#### INPUT MATERIAL
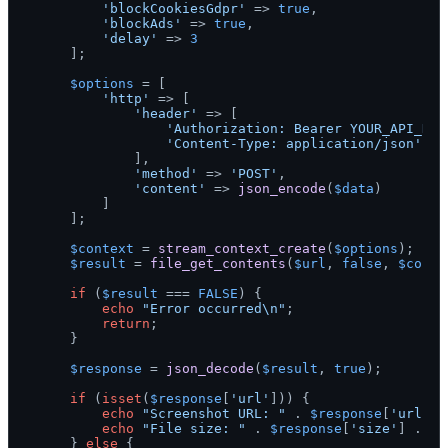
'blockCookiesGdpr'
 => 
true
,

'blockAds'
 => 
true
,

'delay'
 => 
3
    ];

$options
 = [

'http'
 => [

'header'
 => [

'Authorization: Bearer YOUR_API_KEY
'Content-Type: application/json'
            ],

'method'
 => 
'POST'
,

'content'
 => 
json_encode
(
$data
)

        ]

    ];

$context
 = 
stream_context_create
(
$options
);

$result
 = 
file_get_contents
(
$url
, 
false
, 
$conte
if
 (
$result
 === 
FALSE
) {

echo
"Error occurred\n"
;

return
;

    }

$response
 = 
json_decode
(
$result
, 
true
);

if
 (
isset
(
$response
[
'url'
])) {

echo
"Screenshot URL: "
 . 
$response
[
'url'
] 
echo
"File size: "
 . 
$response
[
'size'
] . 
"\
    } 
else
 {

#### ABOUT THIS EXERCISE
For this exercise, output the records exactly but omit their pictures.

#### RESPONSE TO THE EXERCISE
'blockCookiesGdpr'
 => 
true
,

'blockAds'
 => 
true
,

'delay'
 => 
3
    ];

$options
 = [

'http'
 => [

'header'
 => [

'Authorization: Bearer YOUR_API_KEY
'Content-Type: application/json'
            ],

'method'
 => 
'POST'
,

'content'
 => 
json_encode
(
$data
)

        ]

    ];

$context
 = 
stream_context_create
(
$options
);

$result
 = 
file_get_contents
(
$url
, 
false
, 
$conte
if
 (
$result
 === 
FALSE
) {

echo
"Error occurred\n"
;

return
;

    }

$response
 = 
json_decode
(
$result
, 
true
);

if
 (
isset
(
$response
[
'url'
])) {

echo
"Screenshot URL: "
 . 
$response
[
'url'
] 
echo
"File size: "
 . 
$response
[
'size'
] . 
"\
    } 
else
 {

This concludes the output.